To-do item — Decide whether each statement agrees with the Lucretius discussion: (a) Martin says the passage is definitely against the creationist approach; (b) Cassius says today's section is longer than those of the last couple of weeks; (c) Cassius says the group has already covered the section Martin mentions about nature trying different options. Answer each with yes or no, and quote the deciding words of the discussion exactly.

Reading passage —

Cassius: Thank you, Martin, for reading that section today. It’s slightly shorter than the sections we’ve done for the last couple of weeks, but the first passage today — one of the references in Lucretius that appears to reference what we would consider today an evolutionary theory — is one of the more important and interesting ones in the book, and I wanted to make sure we had plenty of time to discuss it. Let Martin go first.
Martin: If I had not known about evolutionary theory, and also not about creationism, I wouldn’t really get evolutionary theory out of that. What I understand is that this is definitely against the creationist approach. But what I see in this paragraph is something that is somewhat compatible with evolutionary theory — yet the key things of evolutionary theory itself don’t really show up here.
Cassius: When you say the key parts of evolutionary theory don’t show up, which key parts are you saying are not here?
Martin: First of all, that there are chance changes — mutation — and that there’s selection. Both of those don’t really show up here. I do think there’s another section that talks about nature trying different options.
Cassius: I don’t think we’ve covered that yet. That sounds like Book Five.
Martin: Yeah, it does sound like Book Five. So at least right now…
Cassius: That’s a very interesting point that Martin is raising — that while people today do see this as presaging evolution, it’s really not going there. Which, if it’s not going there, it’s important for us to figure out where it is going and why it’s inserted here. In fact, some commentators talk about this passage as something Lucretius might have inserted during a rewrite because it sort of breaks the flow of some of the other discussion. But it’s obviously a very important one. Go ahead, Elaine.

Listed records —
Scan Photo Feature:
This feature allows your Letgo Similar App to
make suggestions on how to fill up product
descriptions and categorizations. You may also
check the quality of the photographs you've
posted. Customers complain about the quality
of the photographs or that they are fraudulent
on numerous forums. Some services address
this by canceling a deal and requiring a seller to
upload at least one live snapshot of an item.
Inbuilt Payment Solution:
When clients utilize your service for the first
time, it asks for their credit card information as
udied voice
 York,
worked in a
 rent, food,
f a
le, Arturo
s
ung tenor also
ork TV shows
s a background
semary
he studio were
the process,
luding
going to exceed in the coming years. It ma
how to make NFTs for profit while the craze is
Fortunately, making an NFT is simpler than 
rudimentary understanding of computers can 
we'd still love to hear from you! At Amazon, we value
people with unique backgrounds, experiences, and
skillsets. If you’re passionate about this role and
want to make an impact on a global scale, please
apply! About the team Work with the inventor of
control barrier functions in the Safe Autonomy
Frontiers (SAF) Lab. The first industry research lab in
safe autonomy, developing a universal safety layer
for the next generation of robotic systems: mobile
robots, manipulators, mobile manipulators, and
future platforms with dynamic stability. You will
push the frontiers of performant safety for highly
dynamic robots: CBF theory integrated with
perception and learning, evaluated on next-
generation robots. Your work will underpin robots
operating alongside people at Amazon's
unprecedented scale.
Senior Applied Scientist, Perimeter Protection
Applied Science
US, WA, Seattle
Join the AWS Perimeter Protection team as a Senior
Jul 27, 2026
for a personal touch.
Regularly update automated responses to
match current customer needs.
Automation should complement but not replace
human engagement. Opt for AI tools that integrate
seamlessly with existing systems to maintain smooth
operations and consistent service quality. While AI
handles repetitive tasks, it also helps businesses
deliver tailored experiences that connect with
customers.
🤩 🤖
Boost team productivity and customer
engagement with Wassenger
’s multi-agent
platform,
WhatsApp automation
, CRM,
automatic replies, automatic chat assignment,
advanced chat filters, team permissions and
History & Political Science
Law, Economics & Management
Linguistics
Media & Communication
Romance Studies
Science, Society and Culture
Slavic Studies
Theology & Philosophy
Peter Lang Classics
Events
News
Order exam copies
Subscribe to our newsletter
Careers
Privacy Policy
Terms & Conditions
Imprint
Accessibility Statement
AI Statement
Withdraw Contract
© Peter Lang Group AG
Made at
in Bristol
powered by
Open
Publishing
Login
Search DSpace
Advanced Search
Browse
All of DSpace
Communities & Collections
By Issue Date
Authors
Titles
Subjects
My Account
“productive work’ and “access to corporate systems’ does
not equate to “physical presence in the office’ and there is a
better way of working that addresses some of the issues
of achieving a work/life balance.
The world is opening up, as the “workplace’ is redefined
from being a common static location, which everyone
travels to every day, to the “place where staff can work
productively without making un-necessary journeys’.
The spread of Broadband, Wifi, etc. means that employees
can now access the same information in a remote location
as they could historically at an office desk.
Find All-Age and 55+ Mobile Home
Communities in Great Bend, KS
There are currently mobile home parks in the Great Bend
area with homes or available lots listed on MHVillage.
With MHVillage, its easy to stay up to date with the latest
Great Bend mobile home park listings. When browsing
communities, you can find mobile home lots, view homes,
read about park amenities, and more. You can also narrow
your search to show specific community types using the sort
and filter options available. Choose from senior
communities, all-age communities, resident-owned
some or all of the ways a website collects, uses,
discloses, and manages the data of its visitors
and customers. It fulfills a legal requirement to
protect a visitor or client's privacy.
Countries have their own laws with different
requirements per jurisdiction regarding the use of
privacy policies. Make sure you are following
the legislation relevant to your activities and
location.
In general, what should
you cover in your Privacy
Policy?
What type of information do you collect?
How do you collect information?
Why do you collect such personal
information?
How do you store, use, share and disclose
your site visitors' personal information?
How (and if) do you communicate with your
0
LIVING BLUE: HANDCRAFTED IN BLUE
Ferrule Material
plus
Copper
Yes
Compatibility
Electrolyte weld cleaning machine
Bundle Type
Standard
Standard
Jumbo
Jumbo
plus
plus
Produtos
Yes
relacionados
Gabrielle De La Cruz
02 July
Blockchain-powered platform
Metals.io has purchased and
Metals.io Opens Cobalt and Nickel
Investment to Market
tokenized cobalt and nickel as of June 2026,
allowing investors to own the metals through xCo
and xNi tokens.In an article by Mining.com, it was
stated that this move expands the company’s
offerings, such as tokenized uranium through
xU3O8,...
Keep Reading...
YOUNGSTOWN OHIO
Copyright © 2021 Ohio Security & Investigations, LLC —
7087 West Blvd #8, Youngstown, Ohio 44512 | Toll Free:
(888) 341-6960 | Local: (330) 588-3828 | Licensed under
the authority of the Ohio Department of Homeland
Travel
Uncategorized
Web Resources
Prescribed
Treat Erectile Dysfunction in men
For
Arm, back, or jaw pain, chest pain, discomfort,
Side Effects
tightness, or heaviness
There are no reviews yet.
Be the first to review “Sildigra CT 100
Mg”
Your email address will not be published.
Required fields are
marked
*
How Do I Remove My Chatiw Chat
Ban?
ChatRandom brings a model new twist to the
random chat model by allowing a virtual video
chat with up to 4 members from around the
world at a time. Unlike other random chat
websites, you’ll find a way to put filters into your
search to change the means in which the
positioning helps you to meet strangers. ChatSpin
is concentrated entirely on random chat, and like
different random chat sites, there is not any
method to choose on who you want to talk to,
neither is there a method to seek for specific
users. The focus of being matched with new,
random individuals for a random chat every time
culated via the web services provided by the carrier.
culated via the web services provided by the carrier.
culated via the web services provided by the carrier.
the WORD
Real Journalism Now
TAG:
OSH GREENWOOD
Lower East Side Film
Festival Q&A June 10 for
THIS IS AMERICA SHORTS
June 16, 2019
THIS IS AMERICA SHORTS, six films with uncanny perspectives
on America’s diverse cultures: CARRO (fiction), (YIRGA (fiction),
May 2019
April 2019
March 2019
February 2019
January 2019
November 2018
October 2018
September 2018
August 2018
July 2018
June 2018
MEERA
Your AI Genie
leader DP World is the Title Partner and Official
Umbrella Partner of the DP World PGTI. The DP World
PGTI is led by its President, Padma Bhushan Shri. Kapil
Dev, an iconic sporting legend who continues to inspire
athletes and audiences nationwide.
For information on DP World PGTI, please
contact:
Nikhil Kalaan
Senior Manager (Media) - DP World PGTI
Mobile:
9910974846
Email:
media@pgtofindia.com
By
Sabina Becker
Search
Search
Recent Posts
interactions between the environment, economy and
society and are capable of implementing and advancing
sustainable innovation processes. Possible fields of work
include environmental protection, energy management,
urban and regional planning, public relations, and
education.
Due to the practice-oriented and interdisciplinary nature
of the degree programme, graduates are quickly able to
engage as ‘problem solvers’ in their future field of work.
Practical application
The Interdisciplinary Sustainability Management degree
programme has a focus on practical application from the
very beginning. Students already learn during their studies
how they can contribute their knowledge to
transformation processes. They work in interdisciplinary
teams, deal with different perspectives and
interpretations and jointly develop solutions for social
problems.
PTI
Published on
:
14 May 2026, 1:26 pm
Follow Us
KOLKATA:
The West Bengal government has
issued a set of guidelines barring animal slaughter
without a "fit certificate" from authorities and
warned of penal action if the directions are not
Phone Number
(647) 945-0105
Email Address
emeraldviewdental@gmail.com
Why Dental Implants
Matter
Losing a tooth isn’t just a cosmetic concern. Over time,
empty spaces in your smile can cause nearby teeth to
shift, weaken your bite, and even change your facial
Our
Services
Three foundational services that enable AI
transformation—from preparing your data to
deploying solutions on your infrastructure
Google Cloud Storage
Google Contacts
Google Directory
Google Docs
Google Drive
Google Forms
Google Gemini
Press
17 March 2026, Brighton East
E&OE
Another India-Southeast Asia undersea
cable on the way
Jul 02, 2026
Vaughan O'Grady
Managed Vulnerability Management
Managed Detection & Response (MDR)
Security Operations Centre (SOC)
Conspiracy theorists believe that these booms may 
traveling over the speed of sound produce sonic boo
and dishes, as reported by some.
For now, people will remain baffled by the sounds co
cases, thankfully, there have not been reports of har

Answer area —
(a) Yes: "What I understand is that this is definitely against the creationist approach."
(b) No: "It’s slightly shorter than the sections we’ve done for the last couple of weeks"
(c) No: "I don’t think we’ve covered that yet."